How can you not love a book that describes not being allowed to question what was beginning to look increasingly obvious with the sentence: “He looked like a duck, walked like a duck, sounded like a duck, but until the laboratory actually came out and said that he was a duck, we weren’t supposed to even ask a question about His Duckness.”
Walsh is neither smug nor sensational when, with the help of several whistleblowers culminating in Floyd Landis (another American with a line through his name on Wikipedia), the Armstrong empire begins to crumble and the merde starts hitting the fan.
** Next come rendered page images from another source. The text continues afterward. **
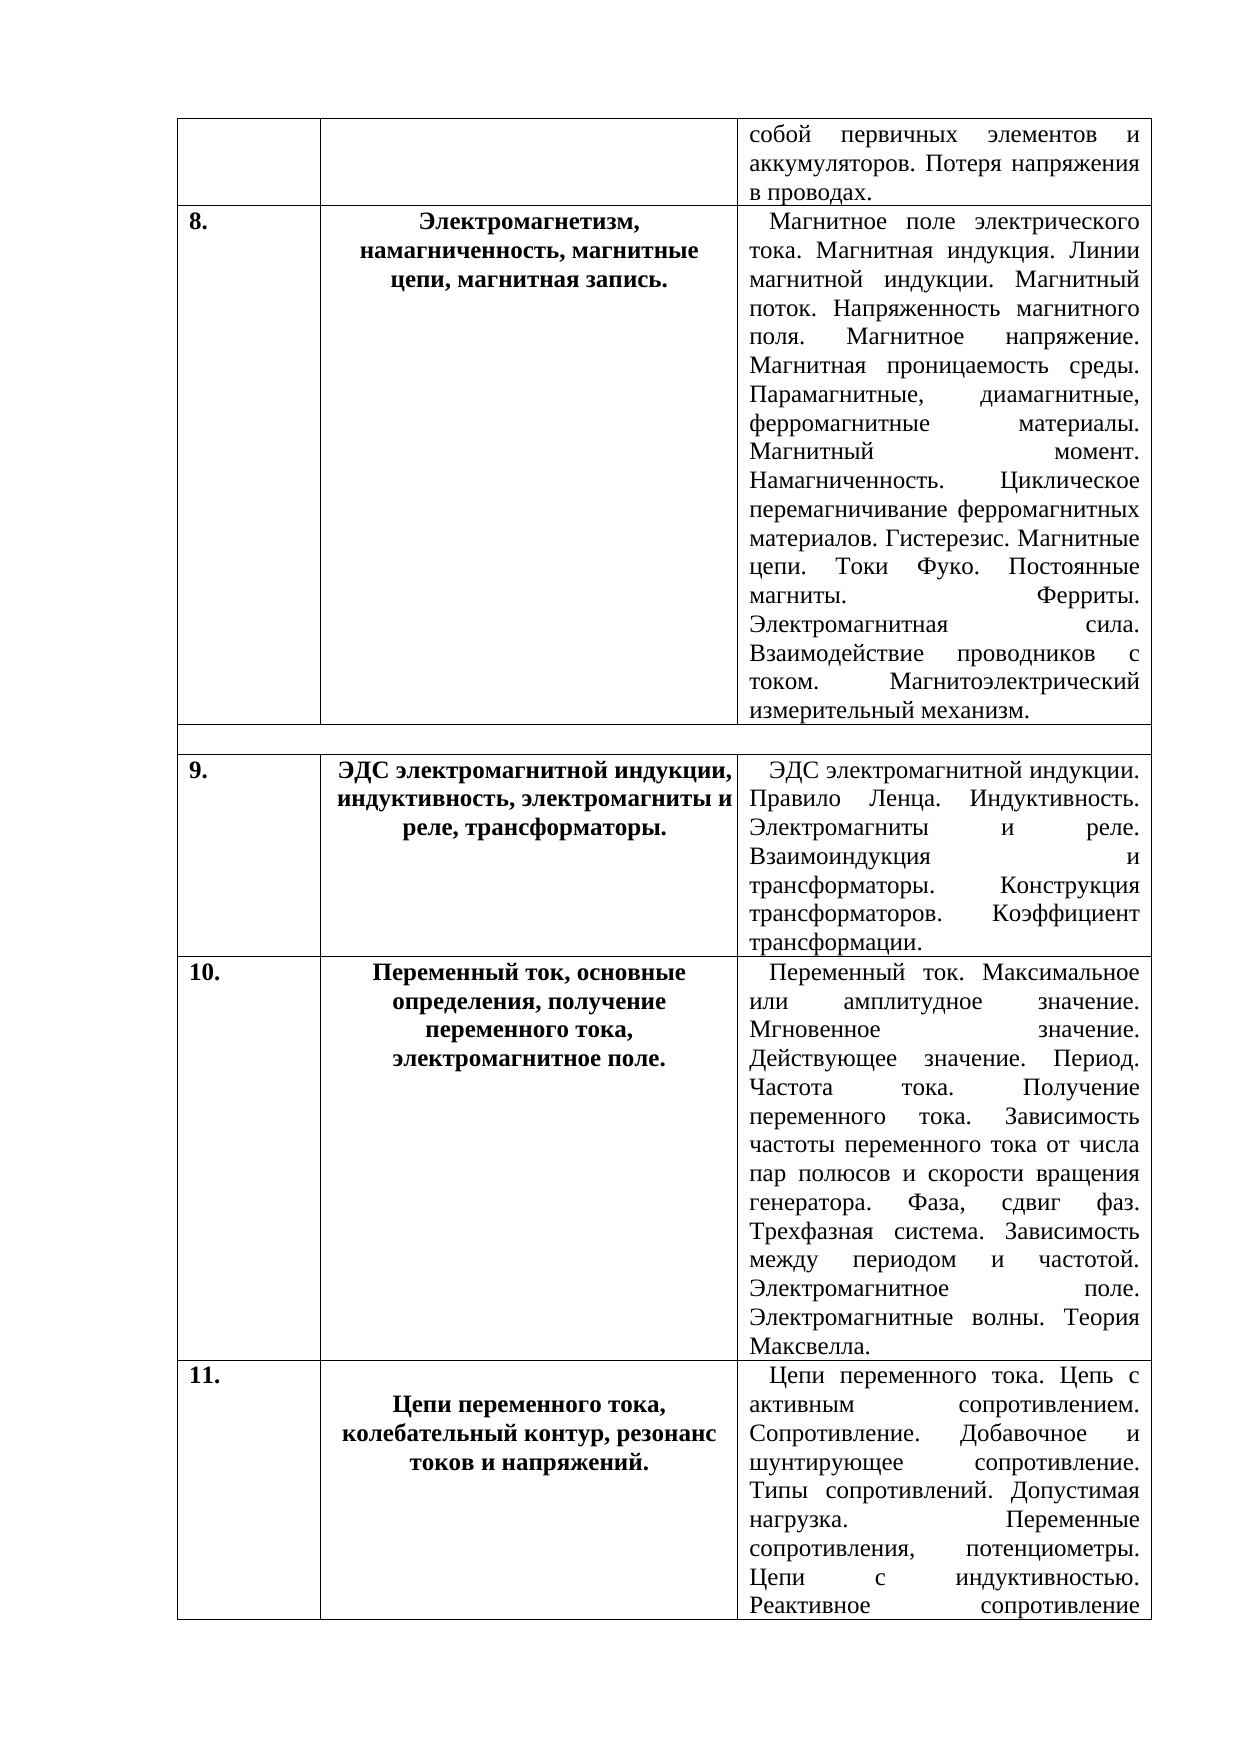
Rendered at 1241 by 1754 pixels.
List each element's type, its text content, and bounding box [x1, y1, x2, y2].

table_cell 10. [178, 957, 320, 1359]
table_cell 8. [178, 206, 320, 724]
table_cell 7. [178, 119, 320, 205]
table_cell Электромагнетизм, намагниченность, магнитные цепи, магнитная запись. [321, 206, 737, 724]
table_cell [738, 119, 1151, 205]
table_cell ЭДС электромагнитной индукции, индуктивность, электромагниты и реле, трансформаторы. [321, 755, 737, 956]
table_cell Переменный ток. Максимальное или амплитудное значение. Мгновенное значение. Действующее значение. Период. Частота тока. Получение переменного тока. Зависимость частоты переменного тока от числа пар полюсов и скорости вращения генератора. Фаза, сдвиг фаз. Трехфазная система. Зависимость между периодом и частотой. Электромагнитное поле. Электромагнитные волны. Теория Максвелла. [738, 957, 1151, 1359]
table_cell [738, 1361, 1151, 1619]
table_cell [321, 119, 737, 205]
table_cell 9. [178, 755, 320, 956]
table_cell ЭДС электромагнитной индукции. Правило Ленца. Индуктивность. Электромагниты и реле. Взаимоиндукция и трансформаторы. Конструкция трансформаторов. Коэффициент трансформации. [738, 755, 1151, 956]
table_cell Магнитное поле электрического тока. Магнитная индукция. Линии магнитной индукции. Магнитный поток. Напряженность магнитного поля. Магнитное напряжение. Магнитная проницаемость среды. Парамагнитные, диамагнитные, ферромагнитные материалы. Магнитный момент. Намагниченность. Циклическое перемагничивание ферромагнитных материалов. Гистерезис. Магнитные цепи. Токи Фуко. Постоянные магниты. Ферриты. Электромагнитная сила. Взаимодействие проводников с током. Магнитоэлектрический измерительный механизм. [738, 206, 1151, 724]
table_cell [321, 1361, 737, 1619]
table_cell 11. [178, 1361, 320, 1619]
table_cell [178, 725, 1151, 754]
table_cell Переменный ток, основные определения, получение переменного тока, электромагнитное поле. [321, 957, 737, 1359]
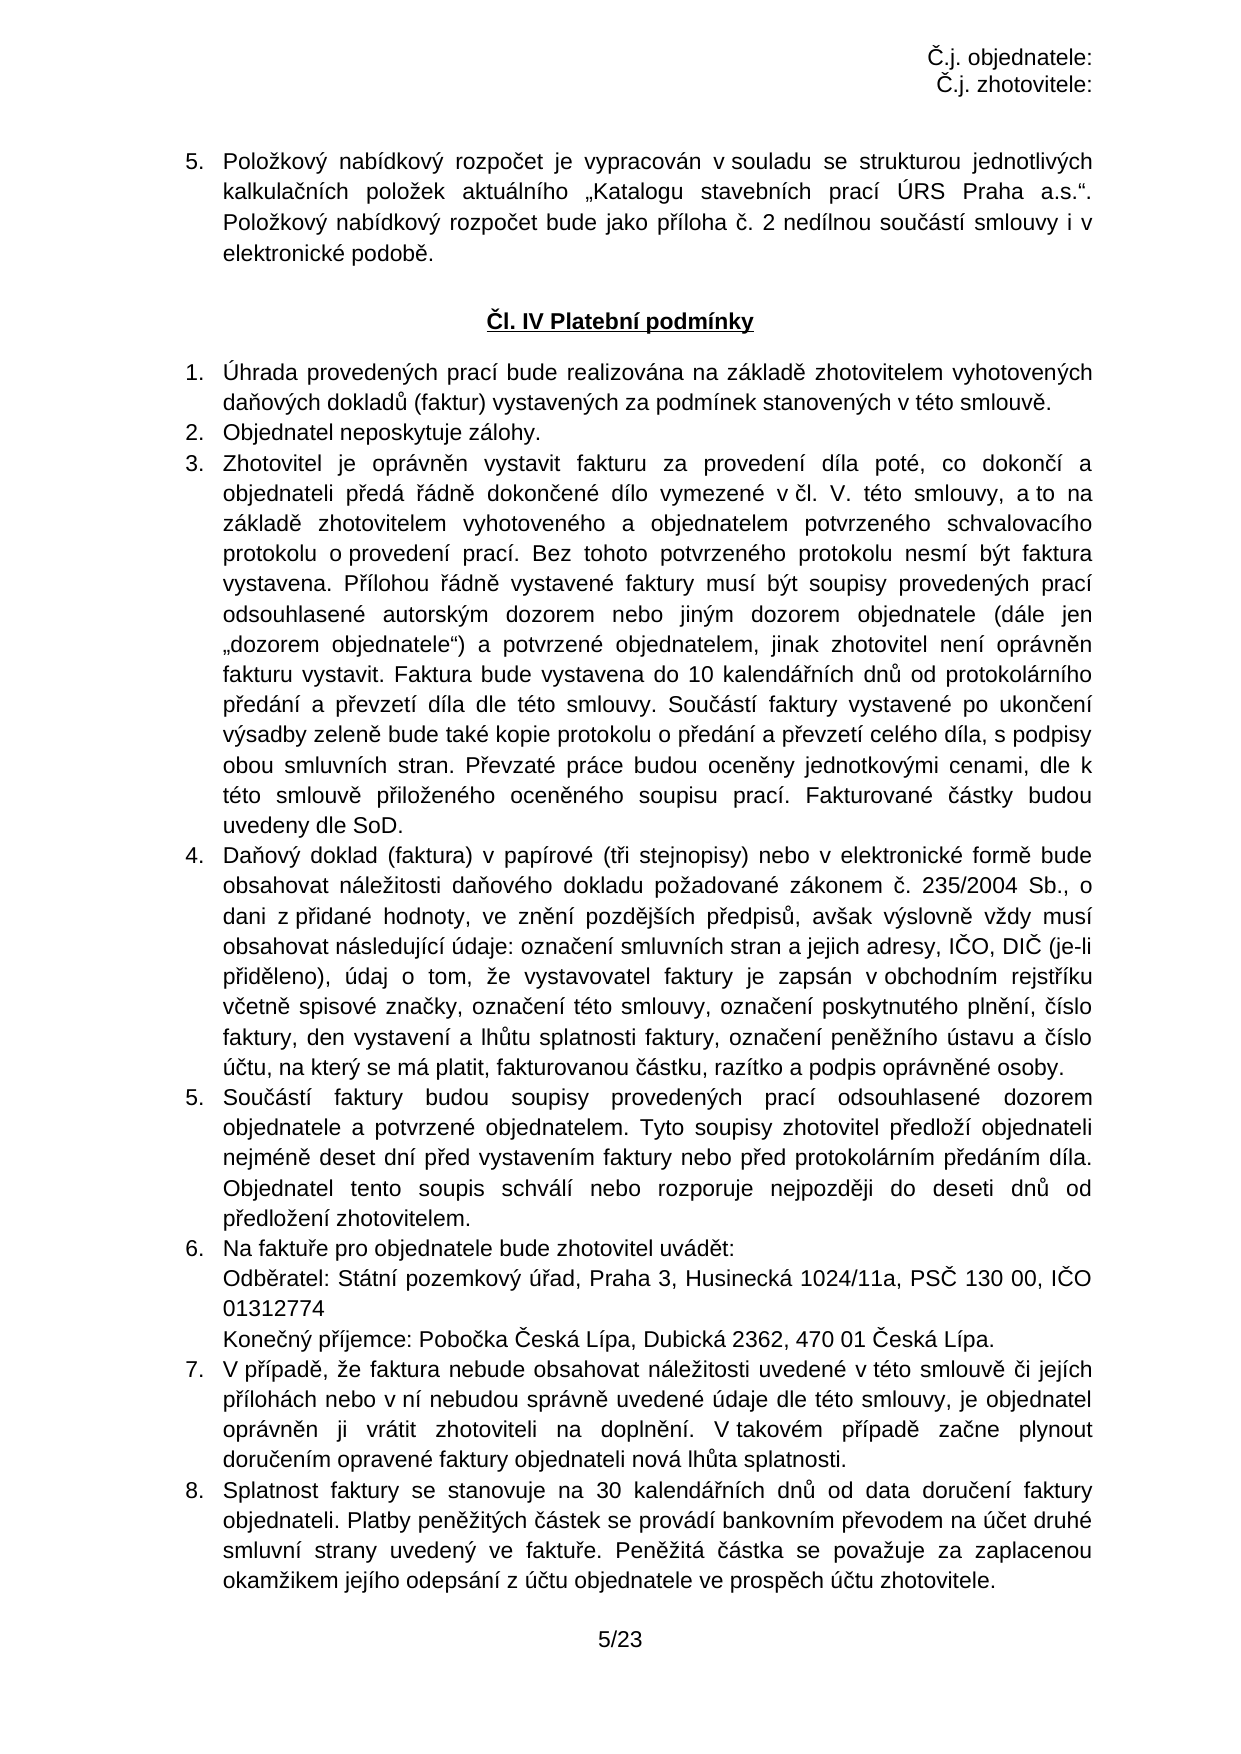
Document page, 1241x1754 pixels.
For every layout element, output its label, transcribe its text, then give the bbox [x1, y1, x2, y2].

list Položkový nabídkový rozpočet je vypracován v souladu se strukturou jednotlivých kalkulačních položek aktuálního „Katalogu stavebních prací ÚRS Praha a.s.“. Položkový nabídkový rozpočet bude jako příloha č. 2 nedílnou součástí smlouvy i v elektronické podobě. [185, 148, 1093, 267]
list Objednatel neposkytuje zálohy. [185, 419, 1093, 446]
list Odběratel: Státní pozemkový úřad, Praha 3, Husinecká 1024/11a, PSČ 130 00, IČO 01312774 [223, 1265, 1093, 1322]
list Úhrada provedených prací bude realizována na základě zhotovitelem vyhotovených daňových dokladů (faktur) vystavených za podmínek stanovených v této smlouvě. [185, 359, 1093, 416]
list Zhotovitel je oprávněn vystavit fakturu za provedení díla poté, co dokončí a objednateli předá řádně dokončené dílo vymezené v čl. V. této smlouvy, a to na základě zhotovitelem vyhotoveného a objednatelem potvrzeného schvalovacího protokolu o provedení prací. Bez tohoto potvrzeného protokolu nesmí být faktura vystavena. Přílohou řádně vystavené faktury musí být soupisy provedených prací odsouhlasené autorským dozorem nebo jiným dozorem objednatele (dále jen „dozorem objednatele“) a potvrzené objednatelem, jinak zhotovitel není oprávněn fakturu vystavit. Faktura bude vystavena do 10 kalendářních dnů od protokolárního předání a převzetí díla dle této smlouvy. Součástí faktury vystavené po ukončení výsadby zeleně bude také kopie protokolu o předání a převzetí celého díla, s podpisy obou smluvních stran. Převzaté práce budou oceněny jednotkovými cenami, dle k této smlouvě přiloženého oceněného soupisu prací. Fakturované částky budou uvedeny dle SoD. [185, 449, 1093, 838]
list Na faktuře pro objednatele bude zhotovitel uvádět: [185, 1235, 1093, 1261]
list Součástí faktury budou soupisy provedených prací odsouhlasené dozorem objednatele a potvrzené objednatelem. Tyto soupisy zhotovitel předloží objednateli nejméně deset dní před vystavením faktury nebo před protokolárním předáním díla. Objednatel tento soupis schválí nebo rozporuje nejpozději do deseti dnů od předložení zhotovitelem. [185, 1084, 1093, 1231]
list Daňový doklad (faktura) v papírové (tři stejnopisy) nebo v elektronické formě bude obsahovat náležitosti daňového dokladu požadované zákonem č. 235/2004 Sb., o dani z přidané hodnoty, ve znění pozdějších předpisů, avšak výslovně vždy musí obsahovat následující údaje: označení smluvních stran a jejich adresy, IČO, DIČ (je-li přiděleno), údaj o tom, že vystavovatel faktury je zapsán v obchodním rejstříku včetně spisové značky, označení této smlouvy, označení poskytnutého plnění, číslo faktury, den vystavení a lhůtu splatnosti faktury, označení peněžního ústavu a číslo účtu, na který se má platit, fakturovanou částku, razítko a podpis oprávněné osoby. [185, 842, 1093, 1080]
list Konečný příjemce: Pobočka Česká Lípa, Dubická 2362, 470 01 Česká Lípa. [223, 1326, 1093, 1352]
list V případě, že faktura nebude obsahovat náležitosti uvedené v této smlouvě či jejích přílohách nebo v ní nebudou správně uvedené údaje dle této smlouvy, je objednatel oprávněn ji vrátit zhotoviteli na doplnění. V takovém případě začne plynout doručením opravené faktury objednateli nová lhůta splatnosti. [185, 1356, 1093, 1473]
list Splatnost faktury se stanovuje na 30 kalendářních dnů od data doručení faktury objednateli. Platby peněžitých částek se provádí bankovním převodem na účet druhé smluvní strany uvedený ve faktuře. Peněžitá částka se považuje za zaplacenou okamžikem jejího odepsání z účtu objednatele ve prospěch účtu zhotovitele. [185, 1477, 1093, 1594]
text Čl. IV Platební podmínky [148, 308, 1093, 334]
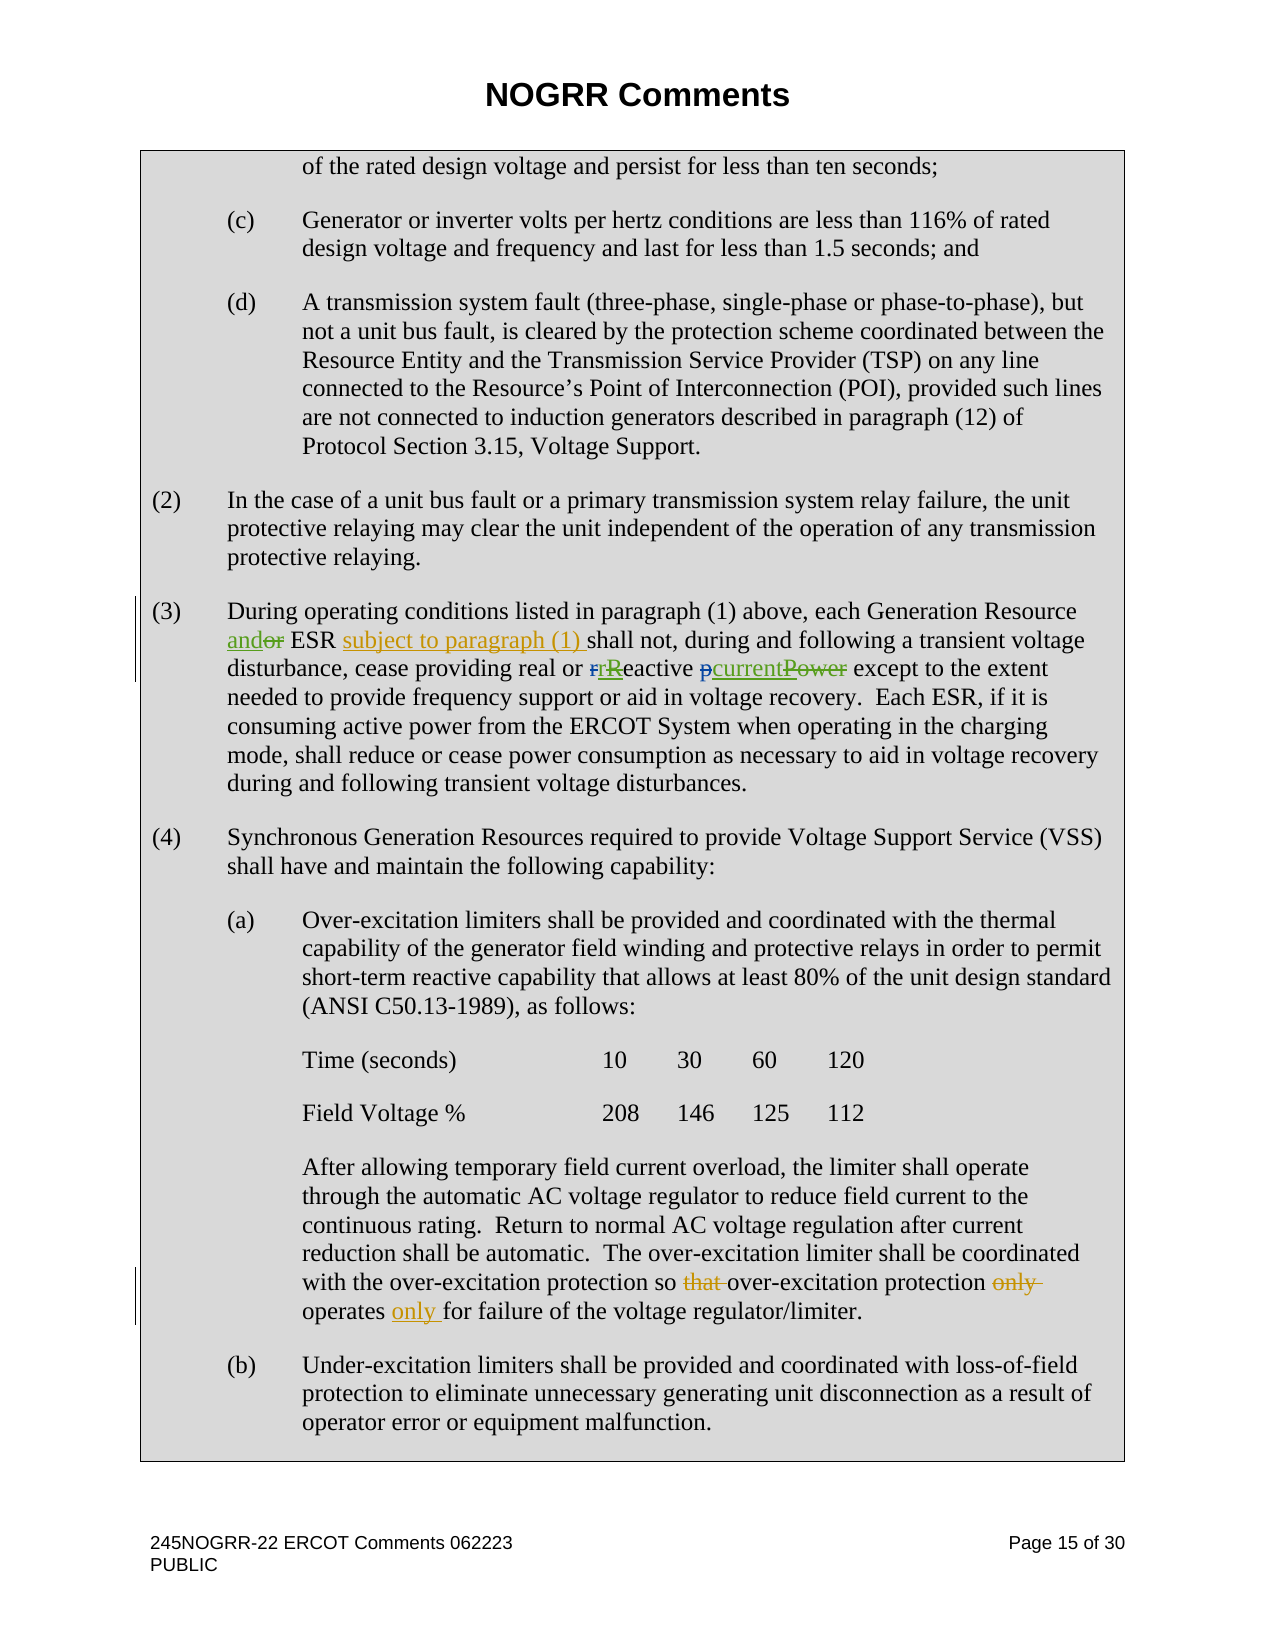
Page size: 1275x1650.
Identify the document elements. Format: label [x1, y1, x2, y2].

table_header [141, 151, 1124, 1461]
“There were so many rats shinning up drain pipes looking for the higher ground,” he writes, noting that UCI president Pat McQuaid decrying Armstrong’s destructive impact on cycling was akin to a brothel madam complaining about a decline in sexual morality. “It lacked a certain degree of sincerity.”
The most powerful message from a book full of them comes from Walsh’s son John, who, with tragic irony, died in a cycling accident aged 12.
With his father’s inquisitive mind, he once listened to a teacher read the Nativity story and upon being told how Jesus was born into poverty raised his hand and asked: “But what did they do with the gold they were given by the three wise men?”
This anecdote was destined to inspire David Walsh’s pursuit of the truth.
October 22, 2012, the day Armstrong was officially declared an outcast by the UCI, would have been John Walsh’s 30th birthday.
“Question everything,” his father writes. “What did Mary and Joseph do with the gold?”